Eğer herhangi bir şeklide, biz sürekli burada deliliz ama, bölge halkı olarak sizler herhangi bir şeklide kepçenin çalıştığını ya da herhangi bir çalışmanı olduğu nu gördüğünüz an, gözaltı da olmaması temennimiz tabii ki, yine geliriz ve gerekli takibi seçilmiş vekiller olarak yaparız. Tabi bir de biz değil yargının da gerekeni yapması lazım.

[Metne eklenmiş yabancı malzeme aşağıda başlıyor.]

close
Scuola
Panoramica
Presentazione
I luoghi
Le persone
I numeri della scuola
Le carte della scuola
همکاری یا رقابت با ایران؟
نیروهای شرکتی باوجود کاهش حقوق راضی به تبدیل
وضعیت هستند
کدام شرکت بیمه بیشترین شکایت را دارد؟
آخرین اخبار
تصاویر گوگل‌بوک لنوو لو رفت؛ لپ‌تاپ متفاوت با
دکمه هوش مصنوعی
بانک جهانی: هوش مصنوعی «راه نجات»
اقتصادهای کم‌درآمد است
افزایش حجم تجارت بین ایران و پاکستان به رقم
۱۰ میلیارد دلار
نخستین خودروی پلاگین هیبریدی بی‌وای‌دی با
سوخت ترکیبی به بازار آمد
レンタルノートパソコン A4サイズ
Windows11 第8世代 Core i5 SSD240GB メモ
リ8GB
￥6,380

Herhangi bir çalışma yapılıyorsa suç işleneceğini burada beyan etmiş olduk, kendilerine ilettik. Burada bir çalışma olursa bu saatten sonra suçtur. Onun bir parçası olmayacaklarını, olamamaları gerektiğini, hapis cezasına kadar gideceğiniz söyledik. Daha önce takip ettiğimiz gibi bundan sonra da takip edeceğiz” ifadelerini kullandı.
HALİME ŞAMAN: “MAHKEME AŞAMASINDA OLMAYAN 3’ÜNCÜ ETABIN TEMELLERİ MÜHÜRLEME İŞLEMİ ESNASINDA ATILDI”
Halime Şaman ise şirketin ÇED başvurusu sırasında hazırladığı Proje Tanıtım Dosyası’nda yer alamayan projenin 3’üncü etabının temellerinin mühürleme işlemi esnasında atıldığını ifade etti: “Proje Tanıtım Dosyası’nda olmayan, mahkeme aşamasında dahi olmayan 3’üncü etabın temelleri mühürleme işlemi esnasında atıldı. Bu da izim ayıbımız olarak bir kenarda bulunsun. Tekrar ediyorum. İnşaat mühürlüyken 3’üncü etabın temelleri atıldı.”
UFUK BEYTEKİN: “BU İNŞAATIN KANUNLARA UYGUN OLARAK DURDURULMASI İÇİN MÜCADELEMİZE DEVAM EDECEĞİZ”
Ufuk Beytekin ise yaptığı konuşmada, binaların çevresindeki iskelelerin daha önce olmadığını, yeni kurulduğunu ve açık bir şeklide mantolama çalışması yapıldığını söyleyerek, “Zaten şöyle bir şey var, kim ne derse desin biz bu inşaatın görüntülerini alıyoruz her aksam. İçeriden arabayla, otobüsle boşaltıyorlar, ama aynı plakalı araçla içeriye işçi sokuyorlar. Yani kimse kimseyi kandırmasın. Bizim amacımız kanunların uygulanması. Bunu sağlamak için, bize destek vermek için bugün buraya gelen vekillerimize ve il başkanlarımıza teşekkür ediyoruz. Bu inşaatın kanunlara uygun olarak durdurulması için mücadelemize devam edeceğiz. Buna inanabilirsiniz” ifadelerini kullandı.